Hardware that is exposed to high levels of humidity can get damaged quickly. Rusting is a major concern in marine environments. Saltwater and moisture tend to degrade traditional stainless steel in a relatively short amount of time. Materials science specialists work closely with hardware manufacturers to find modern solutions for mass producing durable metal alloys. The properties of metals have to be manipulated based on desired quality in a final product. Some hardware can be magnetized with the integration of iron compounds that are structurally different than elemental iron found in steel.
The electrical conductivity of metal hardware should be reduced in order to minimize any shocks and sparks. Therefore, alloys that have great electrical insulation properties are usually integrated into certain hardware. A part such as a draw latch is made of metal alloys that prevent the buildup of static electricity in door hinges and other components like handles.

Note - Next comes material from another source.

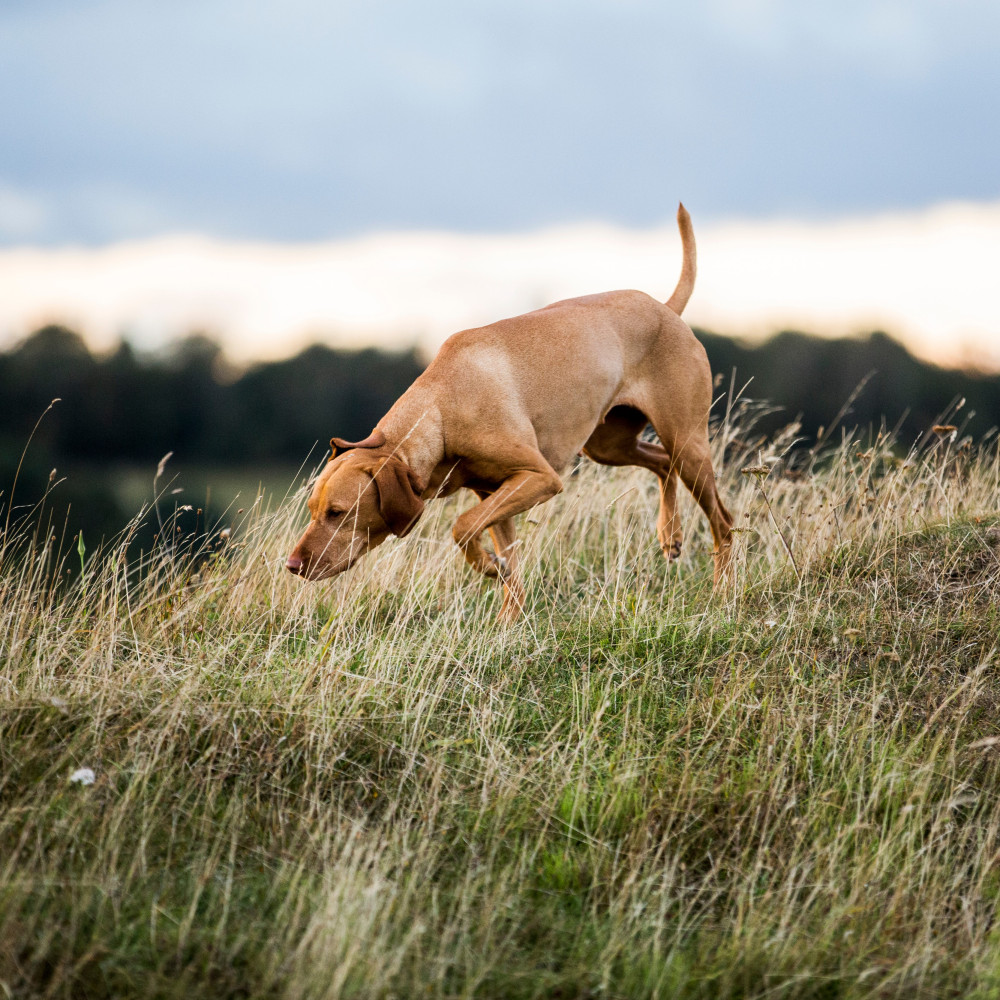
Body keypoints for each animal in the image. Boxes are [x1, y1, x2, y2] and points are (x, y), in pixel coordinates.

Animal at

Companies that manufacture hardware also need to consider how well their machines can handle certain alloys. For example, it should be easy for industrial quality machinery to cut, compress and grind materials that are used for mass production. Most alloys are softened up temporarily with heat before being shaped and assembled. Additionally, precise cooling processes must be applied to restore the hardness of metal alloys that is very desirable. Excessive cooling could actually compromise the desired quality of stainless steel. For example, the structure of such an alloy can become brittle when it’s cooled for too long in industrial-grade chambers.